To investigate the availability of machine learning based on MRI radiomics for predicting key genetic mutations of consensus molecular classification in muscle-invasive bladder cancer (MIBC).

Methods

Preoperative MRI, postoperative DNA sequencing data and prognosis information of MIBC patients (stage T2–T4aN0M0) were retrospectively analyzed. Radiomic features were extracted from lesions on T2-weighted, diffusion-weighted images and apparent diffusion coefficient maps. The Least absolute shrinkage and selection operate with tenfold cross-validation was used to generate radiomics signatures.
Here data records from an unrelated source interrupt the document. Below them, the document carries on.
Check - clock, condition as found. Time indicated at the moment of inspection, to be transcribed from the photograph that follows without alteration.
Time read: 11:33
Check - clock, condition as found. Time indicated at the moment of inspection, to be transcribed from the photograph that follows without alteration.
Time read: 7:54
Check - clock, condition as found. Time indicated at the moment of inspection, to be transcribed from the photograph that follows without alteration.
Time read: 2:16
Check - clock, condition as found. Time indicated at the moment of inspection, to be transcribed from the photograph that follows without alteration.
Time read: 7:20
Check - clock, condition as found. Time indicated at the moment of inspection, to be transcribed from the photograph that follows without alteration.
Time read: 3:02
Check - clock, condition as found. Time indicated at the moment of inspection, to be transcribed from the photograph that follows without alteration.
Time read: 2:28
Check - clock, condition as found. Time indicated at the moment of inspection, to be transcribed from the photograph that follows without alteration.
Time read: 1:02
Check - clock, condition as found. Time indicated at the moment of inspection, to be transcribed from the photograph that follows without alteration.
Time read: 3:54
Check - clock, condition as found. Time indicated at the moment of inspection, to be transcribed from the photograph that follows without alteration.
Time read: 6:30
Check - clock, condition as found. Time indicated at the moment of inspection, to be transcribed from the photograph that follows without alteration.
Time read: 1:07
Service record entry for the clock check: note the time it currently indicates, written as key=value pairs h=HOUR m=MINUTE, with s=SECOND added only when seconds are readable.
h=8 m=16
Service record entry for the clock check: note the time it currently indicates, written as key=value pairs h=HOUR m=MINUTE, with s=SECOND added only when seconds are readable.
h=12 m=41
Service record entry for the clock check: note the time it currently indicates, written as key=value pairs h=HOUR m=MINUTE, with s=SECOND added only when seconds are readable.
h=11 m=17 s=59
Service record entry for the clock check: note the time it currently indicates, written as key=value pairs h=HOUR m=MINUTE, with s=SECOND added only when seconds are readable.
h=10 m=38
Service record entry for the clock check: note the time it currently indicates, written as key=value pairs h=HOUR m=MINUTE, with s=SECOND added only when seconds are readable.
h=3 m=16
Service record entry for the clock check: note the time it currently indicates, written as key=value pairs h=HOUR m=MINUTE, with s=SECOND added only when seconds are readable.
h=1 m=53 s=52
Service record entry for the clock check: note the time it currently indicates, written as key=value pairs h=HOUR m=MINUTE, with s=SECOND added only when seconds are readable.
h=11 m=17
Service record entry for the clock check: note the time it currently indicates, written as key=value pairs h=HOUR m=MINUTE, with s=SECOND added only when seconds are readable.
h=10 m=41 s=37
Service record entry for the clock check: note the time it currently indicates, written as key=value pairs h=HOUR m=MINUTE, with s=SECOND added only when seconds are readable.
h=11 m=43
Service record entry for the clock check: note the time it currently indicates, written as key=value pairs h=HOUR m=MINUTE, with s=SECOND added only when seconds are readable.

Random forest (RF), support vector machine (SVM), and logistic regression (LR) models were trained and internally validated by leave-one-out. The areas under the receiver operator characteristic curve (AUC), balanced accuracy (BACC) and Matthews correlation coefficient (MCC) were calculated to assess classifier performance. Disease-free survival (DFS) was analyzed by Kaplan–Meier test.

Results

Among 91participants, TP53, ERBB2, RB1, FGFR3 mutation and TP53 co-mutation with RB1 were 60, 23, 19, 15 and 16. Compared to FGFR3 wild type, mutated tumors had a higher proportion of histologically low-grade lesions (26.7% vs. 1.4%, p = 0.003). The AUCs of RF model for predicting ERBB2 and RB1 mutation were 0.89 and 0.90, BACCs were 0.77 and 0.84, MCCs were 0.51 and 0.57. While for predicting TP53, FGFR3 mutation and co-mutation, SVM performed better, AUCs reached 0.86,0.94 and 0.91, BACCs were 0.75, 0.60 and 0.79, MCCs were 0.51, 0.60 and 0.79. The co-mutation from sequencing (p = 0.009) and SVM predicting (p < 0.001) significantly associated with poor DFS.

Conclusion

Radiomic signatures can predict key genetic mutations well in MIBC, and support references to clinical decision.